Expatriate geologists worldwide have been known to earn notoriously high salaries, when comparing their salaries to what local geologists doing the same jobs, would typically be earning. The main reason for this, is that in order for geologists to uproot and relocate to what is often the other side of the world; it has to be financially viable. There are many challenges that expatriates have to face, including being away from family and friends, cultural differences and language differences. They also have to make new friends and often feel isolated and lonely. Because of all these major upheavals that expatriates are faced with, companies generally have to offer them extremely competitive salaries in order to temp them away from home.
The current economic woes that the world has been plagued by in recent years, have created a situation where it is not uncommon for people to want to escape abroad where they think they will earn a huge salary and find a more affordable, less stressful way of life. What expatriates often do not take into consideration up front is that moving overseas is a very costly affair, and even though the salary offered may appear to be very competitive, people often find that they are actually taking a very big step backwards financially when they move overseas. There are so many costs that need to be taken into consideration, such as getting a home set up abroad, buying cars and furniture, schooling for children, and so the list goes on and on.
Something else that expatriates are often not aware of, is that the biggest reason that expatriates return home is financial failure. Many expatriates do not plan properly for their relocation and do not take the costs involved into consideration, and because of this a lot of them find themselves worse off financially than what they were back home.

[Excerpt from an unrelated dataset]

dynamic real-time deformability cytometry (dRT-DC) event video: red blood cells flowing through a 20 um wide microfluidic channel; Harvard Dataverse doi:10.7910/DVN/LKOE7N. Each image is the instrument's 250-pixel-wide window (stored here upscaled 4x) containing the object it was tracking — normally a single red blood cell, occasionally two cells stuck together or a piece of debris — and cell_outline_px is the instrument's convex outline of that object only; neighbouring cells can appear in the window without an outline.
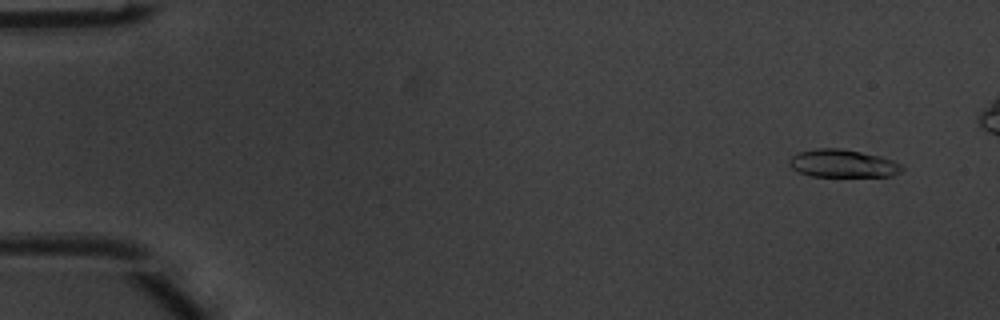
{"species": "common noctule bat (a hibernating species)", "species_latin": "Nyctalus noctula", "temperature_condition": "warm", "stored_images_in_passage": 48, "camera_frame_rate_fps": 3000, "um_per_image_px": 0.085, "animal": {"sex": "male", "body_mass_g": 20.1, "forearm_length_mm": 53.5}, "frame": {"image": 1, "passage_image": 4, "time_ms": 1.0, "image_size_px": [1000, 320], "cell_outline_px": [[904, 168], [900, 172], [892, 176], [812, 176], [800, 172], [792, 168], [788, 164], [788, 160], [792, 156], [800, 152], [816, 148], [840, 148], [880, 156], [892, 160], [900, 164]], "centroid_in_image_um": [71.63, 13.89], "position_along_channel_um": 13.4, "area_um2": 18.15}}
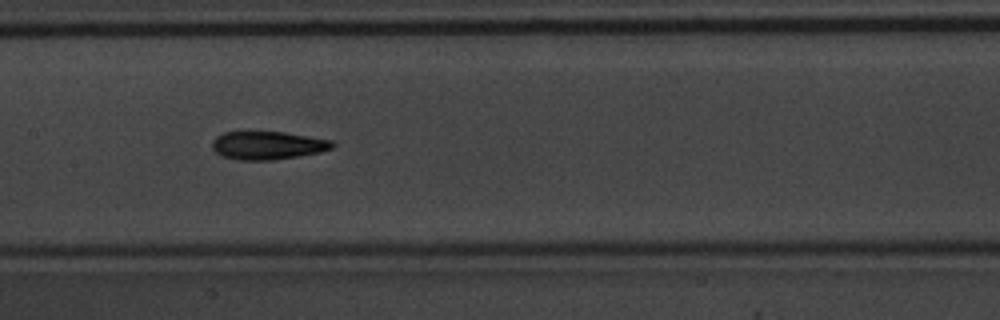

I have noticed that according to the results of our recent salary survey that there seems to be a change in salary trends between what expatriate geologists in some regions in South America are currently earning, in comparison to local geologists. This may be because there has been a shift in recent years in some developing countries, where it is being seen that these developing countries are starting to emerge as expatriating countries, which is pushing up the salaries of local geologists. For this reason there appears to be a marked change in these regions in salary patterns between what local and expatriates are earning (by ramses). Because of the fast economic growth and generally higher inflation in some developing countries local salaries are increasing quickly. However in already developed countries, local salaries have not risen much and the growth in expatriate salaries may have been affected by this.
What is interesting to note is that according to our salary survey, that in some South American countries including Chile, local salaries have caught up to the extent that some local Geologists are earning as much if not more, than expatriate geologists working in the same region. One always has to be careful when comparing local and expatriate salaries, as one needs to take into consideration the various benefits that expatriates get such as free housing which local geologists will generally not qualify for. Expatriates typically have their accommodation costs paid for; they are also inclined to have various other benefits that locals do not get that need to be taken into consideration. However even when taking these benefits into consideration it seems that local geologists in some countries in South America are earning relatively competitive salaries to expatriates working in the region.
It has always been very difficult to establish what an average expatriate salary should be, because they vary tremendously from region to region. Some regions in Africa are said to boast some of the highest expatriate salaries, although South America has also been a region where expatriate salaries are high.
In Chile however, according to our salary survey, expatriate geologists are now earning slightly less than local geologists. According to the results of our salary survey, local geologists in Chile are earning on average a base pay of $74 780, and expatriate geologists are earning on average a base pay of $71 649. A local geologist manager in Chile is earning $148 409 whereas an expatriate geologist manager is earning $ 121 276.
I have noted that this trend seems to the same when it comes to salaries of local geologists in some of the other South American countries, as well. Should this trend continue, it may affect the expatriate market quite dramatically, as expatriates are going to be reluctant to move overseas to work in a country where they are earning less than others at their level.